Here are some sample results. Note that you can use the tool to find other link opportunities too. (In this case, the tool shows us almost 15K domains.)
Encourage your clients to leave reviews
According to Google, positive reviews and rankings help its algorithms understand which businesses are more prominent.
You can ask your customers to leave reviews any way you like. Since we’re focusing on ranking on Google, reviews submitted there will likely be the most important ones.
Things to remember: Don’t buy reviews, don’t offer something in exchange for reviews, and try to reply to reviews as often as possible. (Here are Google’s guidelines for managing reviews.)
Recommendation
That’s about it for optimizing for Google Map Pack. Let’s move on to a slightly more complex topic of optimizing for organic results, i.e., the results below the map pack.
To stand a chance of ranking in the organic search results, you need pages with content relevant to a given search query. The more useful, interesting, and well-linked that content is, the higher your chances are. That’s what we’re going to focus on going forward.

Stored data entries:
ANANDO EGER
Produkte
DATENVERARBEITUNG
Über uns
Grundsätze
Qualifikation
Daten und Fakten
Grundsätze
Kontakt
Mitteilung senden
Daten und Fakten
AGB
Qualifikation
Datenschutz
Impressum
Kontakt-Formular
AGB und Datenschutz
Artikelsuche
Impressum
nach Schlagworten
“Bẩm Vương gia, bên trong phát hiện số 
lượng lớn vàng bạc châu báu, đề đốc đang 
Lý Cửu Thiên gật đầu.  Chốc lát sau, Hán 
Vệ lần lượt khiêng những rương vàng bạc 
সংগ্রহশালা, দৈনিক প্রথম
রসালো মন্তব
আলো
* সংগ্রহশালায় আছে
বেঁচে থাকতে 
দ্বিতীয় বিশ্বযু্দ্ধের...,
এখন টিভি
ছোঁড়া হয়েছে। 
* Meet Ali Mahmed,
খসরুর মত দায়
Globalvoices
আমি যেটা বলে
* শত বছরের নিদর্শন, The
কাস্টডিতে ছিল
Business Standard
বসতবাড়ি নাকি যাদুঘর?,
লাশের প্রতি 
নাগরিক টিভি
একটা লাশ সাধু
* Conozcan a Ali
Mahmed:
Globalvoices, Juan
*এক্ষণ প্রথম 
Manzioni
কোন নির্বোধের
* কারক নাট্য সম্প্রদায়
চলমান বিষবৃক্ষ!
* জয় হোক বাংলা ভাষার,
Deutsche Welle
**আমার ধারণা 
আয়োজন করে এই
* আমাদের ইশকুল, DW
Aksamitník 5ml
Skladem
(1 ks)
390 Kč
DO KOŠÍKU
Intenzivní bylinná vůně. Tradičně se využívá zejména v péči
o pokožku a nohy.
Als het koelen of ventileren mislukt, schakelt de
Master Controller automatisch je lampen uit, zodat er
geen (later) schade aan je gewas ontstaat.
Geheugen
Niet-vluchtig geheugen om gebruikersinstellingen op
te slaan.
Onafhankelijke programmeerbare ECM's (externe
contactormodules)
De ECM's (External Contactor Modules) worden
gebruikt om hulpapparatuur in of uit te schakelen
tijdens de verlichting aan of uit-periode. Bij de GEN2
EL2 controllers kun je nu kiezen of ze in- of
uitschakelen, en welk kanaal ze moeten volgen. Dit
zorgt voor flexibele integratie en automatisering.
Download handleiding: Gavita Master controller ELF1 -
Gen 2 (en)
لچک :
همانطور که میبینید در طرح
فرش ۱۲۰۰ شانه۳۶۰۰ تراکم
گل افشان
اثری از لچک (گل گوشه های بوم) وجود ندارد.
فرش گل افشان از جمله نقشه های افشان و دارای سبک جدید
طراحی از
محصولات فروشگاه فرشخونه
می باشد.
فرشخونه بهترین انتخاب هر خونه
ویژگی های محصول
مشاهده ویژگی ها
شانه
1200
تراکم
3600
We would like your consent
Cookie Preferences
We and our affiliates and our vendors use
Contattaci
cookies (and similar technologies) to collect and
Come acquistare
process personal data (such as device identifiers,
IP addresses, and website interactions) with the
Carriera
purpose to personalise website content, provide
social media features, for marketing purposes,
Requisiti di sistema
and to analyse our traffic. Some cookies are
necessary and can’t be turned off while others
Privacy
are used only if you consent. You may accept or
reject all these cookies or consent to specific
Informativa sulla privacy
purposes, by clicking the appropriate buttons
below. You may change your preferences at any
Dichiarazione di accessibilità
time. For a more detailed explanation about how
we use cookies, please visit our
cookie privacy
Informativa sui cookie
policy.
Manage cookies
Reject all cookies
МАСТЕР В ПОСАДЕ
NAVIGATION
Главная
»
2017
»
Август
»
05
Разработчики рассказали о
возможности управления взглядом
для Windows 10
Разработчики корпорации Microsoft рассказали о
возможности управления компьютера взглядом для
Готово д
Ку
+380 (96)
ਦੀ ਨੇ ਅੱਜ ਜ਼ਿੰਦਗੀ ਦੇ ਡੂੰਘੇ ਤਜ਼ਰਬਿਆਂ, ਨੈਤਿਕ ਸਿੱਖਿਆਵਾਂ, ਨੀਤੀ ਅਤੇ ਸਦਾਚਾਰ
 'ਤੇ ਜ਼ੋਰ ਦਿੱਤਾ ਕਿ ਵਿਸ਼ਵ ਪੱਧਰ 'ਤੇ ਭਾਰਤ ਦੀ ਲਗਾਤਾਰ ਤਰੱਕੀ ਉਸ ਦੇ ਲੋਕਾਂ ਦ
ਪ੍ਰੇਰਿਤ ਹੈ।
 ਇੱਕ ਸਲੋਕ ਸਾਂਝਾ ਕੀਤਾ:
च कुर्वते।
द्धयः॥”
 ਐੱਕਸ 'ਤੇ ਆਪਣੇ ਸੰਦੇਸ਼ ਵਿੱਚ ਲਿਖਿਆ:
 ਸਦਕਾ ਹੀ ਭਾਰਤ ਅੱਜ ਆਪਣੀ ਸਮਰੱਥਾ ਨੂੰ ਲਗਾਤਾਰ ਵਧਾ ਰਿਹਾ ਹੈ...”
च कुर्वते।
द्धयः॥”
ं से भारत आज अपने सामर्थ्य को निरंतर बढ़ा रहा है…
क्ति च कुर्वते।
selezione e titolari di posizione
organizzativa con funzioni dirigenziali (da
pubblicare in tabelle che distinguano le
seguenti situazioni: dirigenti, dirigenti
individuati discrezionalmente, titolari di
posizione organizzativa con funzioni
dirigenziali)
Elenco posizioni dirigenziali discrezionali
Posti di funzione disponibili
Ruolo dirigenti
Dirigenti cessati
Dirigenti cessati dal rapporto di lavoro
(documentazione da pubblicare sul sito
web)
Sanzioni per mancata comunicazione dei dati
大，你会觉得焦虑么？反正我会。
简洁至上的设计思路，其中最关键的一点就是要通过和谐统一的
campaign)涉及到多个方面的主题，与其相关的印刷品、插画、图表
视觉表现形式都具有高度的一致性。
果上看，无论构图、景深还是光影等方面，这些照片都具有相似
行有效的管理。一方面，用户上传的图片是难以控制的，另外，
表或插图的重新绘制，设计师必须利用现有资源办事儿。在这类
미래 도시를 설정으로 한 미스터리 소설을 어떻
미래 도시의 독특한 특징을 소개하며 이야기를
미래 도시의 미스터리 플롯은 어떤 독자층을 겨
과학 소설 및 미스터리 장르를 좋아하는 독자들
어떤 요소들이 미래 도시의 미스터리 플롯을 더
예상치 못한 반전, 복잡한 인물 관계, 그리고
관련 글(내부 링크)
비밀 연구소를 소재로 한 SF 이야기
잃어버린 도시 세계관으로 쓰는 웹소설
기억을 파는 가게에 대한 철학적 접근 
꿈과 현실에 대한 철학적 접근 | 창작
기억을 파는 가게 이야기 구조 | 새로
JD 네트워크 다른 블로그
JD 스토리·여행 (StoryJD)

**Instructions:**
(a) According to the passage on ranking in Google, what do positive reviews and ratings help Google's algorithms understand?
(b) Decide whether each statement agrees with the passage on ranking in Google: (i) When the goal is ranking on Google, reviews submitted on Google are likely the most important ones. (ii) Offering customers something in exchange for a review is acceptable. (iii) Organic results appear above the map pack.
(c) Continue the passage on ranking in Google from its last sentence.

**Answer set:**
(a) They help its algorithms understand which businesses are more prominent.

(b)
(i) Yes: "reviews submitted there will likely be the most important ones."
(ii) No: "don’t offer something in exchange for reviews"
(iii) No: "the results below the map pack"

(c)
List your services
SEO or not, you need to provide visitors with a list of services that you offer and also share where you offer your services. Some of the services will have a considerable search demand; others potentially not. Later on, we will expand on that using keyword research.
So for example, say you’re specialized in entertainment law, including a number of areas like talent contracts, music law, and publishing. The absolute minimum here is to create a page that explains your expertise in entertainment law and mentions the above specialities.
However, a more effective tactic is to create a content hub where the pillar page talks about your expertise in entertainment law in general and, at the same time, links to subpages dedicated to each area of that type of law you cover.
This page is an example of a content hub (aka topic cluster). We have the general information on entertainment law (there’s more of it on the page below that part) and links to relevant areas on the left. Each link leads to a page dedicated to an area.
And here are some results:
In short, here are some benefits of the content hub approach:
- More topical authority – Interlinks from related content build semantic relationships, which may be a signal of authoritativeness of the topic for Google (learn more).
- More link authority – Pages linked in a hub benefit from each other’s backlinks.
- A user-friendly way to navigate your website – Information is just a click away.
- More perceived value – People often see such hubs as a valuable resource on the topic (which may also increase the propensity to link to your hub).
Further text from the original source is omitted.